Entre as situações de insegurança apontadas pelas mulheres, estão a violência doméstica, temida por seis em cada dez delas; pontos de ônibus e estações, citados por 42% das entrevistadas; bares, festas e baladas, por 41%; e transportes públicos, por 33%.
Vera Vieira, diretora executiva do Instituto Patrícia Galvão, chama a atenção para a gravidade dos dados apresentados na rotina das mulheres:
“Elas têm que, cotidianamente, estar com um termômetro, um termômetro que indique aonde elas vão, com quem elas vão e até que horas elas podem ter a liberdade de permanecer na rua. É um estado constante de vigilância. As mulheres vivem em um estado constante de vigilância.”
A especialista destaca ainda que mulheres negras e trans sofrem mais com a violência e a necessidade de mais educação para promover uma cultura contra o preconceito.
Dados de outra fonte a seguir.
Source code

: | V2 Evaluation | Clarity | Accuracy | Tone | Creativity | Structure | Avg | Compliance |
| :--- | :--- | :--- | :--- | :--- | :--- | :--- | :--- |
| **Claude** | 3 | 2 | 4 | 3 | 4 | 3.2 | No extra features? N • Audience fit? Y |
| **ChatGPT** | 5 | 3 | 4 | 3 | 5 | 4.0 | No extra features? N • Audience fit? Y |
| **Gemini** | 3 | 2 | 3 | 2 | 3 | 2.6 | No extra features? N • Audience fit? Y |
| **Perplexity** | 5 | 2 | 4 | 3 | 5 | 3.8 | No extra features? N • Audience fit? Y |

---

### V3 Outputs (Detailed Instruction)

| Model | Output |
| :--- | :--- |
“A violência não é homogênea, porque se a mulher é negra e se a mulher é, por exemplo, transexual, ela vai sofrer muito mais violência, ela vai estar muito mais exposta. Então, também é preciso uma educação para a não discriminação, uma educação para a paz.”
As mulheres ouvidas declararam ainda que, para evitar situações de perigo, já mudaram hábitos de lazer ou preferiram utilizar algum meio de transporte em vez de ir a pé, mesmo quando o destino era próximo. O impacto chega também a decisões relacionadas à vida profissional e acadêmica: 45% afirmam já ter deixado de aproveitar oportunidades de trabalho ou estudo por causa do medo da violência.
Outras estratégias adotadas são sair sem o cartão de crédito, utilizar aplicativos com recursos de segurança, andar com um celular reserva, praticar técnicas de defesa pessoal e carregar itens de proteção pessoal, como spray de pimenta.
Enfrentamento
As brasileiras também apontam caminhos para enfrentar o problema: 95% consideram importante ampliar os canais de denúncia e apoio às vítimas de violência; 93% acham necessário melhorar a infraestrutura das cidades, incluindo transporte público, iluminação e espaços públicos; e percentual semelhante delas destaca a relevância da redução das desigualdades sociais e econômicas como parte das medidas de prevenção e enfrentamento da situação.
O estudo ouviu 1,5 mil pessoas de 16 anos ou mais, de todas as regiões do país.
Para denúncias de violência contra a mulher, é possível ligar, gratuitamente, no Disque 180. O serviço funciona 24 horas por dia, todos os dias da semana. E em caso de emergência, deve-se acionar a Polícia Militar, pelo 190.